Puff is a cute single-subject cookbook focused on one ingredient: puff pastry. Because the holiday season comes hand-in-hand with entertaining, I find that I stock up on puff pastry more than any other time of the year. Puff pastry is just a simple dough with a light and flaky texture and, although it is buttery, not much personality on its own. It is this relative plainness that makes puff pastry such an incredibly versatile ingredient. It can be made into desserts or used as a base for savory appetizers and main courses. Puff pastry is also very easy to work with and readily available in the freezer case of just about every single grocery store. Once it is defrosted, it is pretty hard to go completely wrong.

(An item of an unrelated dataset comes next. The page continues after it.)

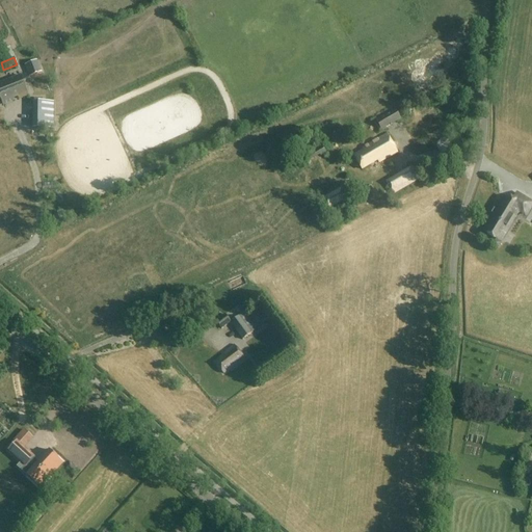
[(25,65),(29,77),(42,72),(36,60),(25,65)]
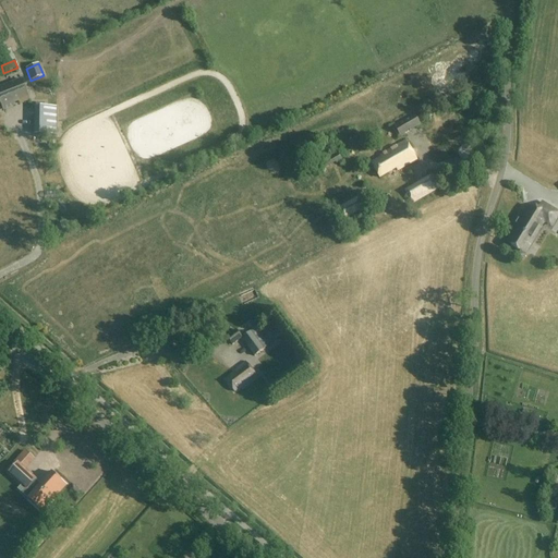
[(22,80),(0,88),(0,102),(3,110),(14,105),(13,105),(13,102),(19,100),(20,104),(29,99),(22,80)]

The hardest part about using puff pastry is that you have so many options it’s hard to decide what to do. It is here that Puff steps in, providing 50 unique and easy to follow recipes for using puff pastry. It includes bite-sized appetisers that can be perfect for feeding a hungry crowd over cocktails, as well as recipes that use the pastry for dressing up dinners, using the flaky pastry as a base for a gourmet pizza, for instance. There are also plenty of dessert recipes, from quick palmiers to more complex tarts.
One thing that bakers will really appreciate with this book, in addition to the ideas and photos it provides, is that the author takes the time to describe the process of making puff pastry from scratch. It’s really not as difficult as you might think (I’ve done it before) and the results are great. If you opt not to go this route, there are lots of good tips on handling frozen dough to make sure you achieve the best finished product no matter what recipe you’re using.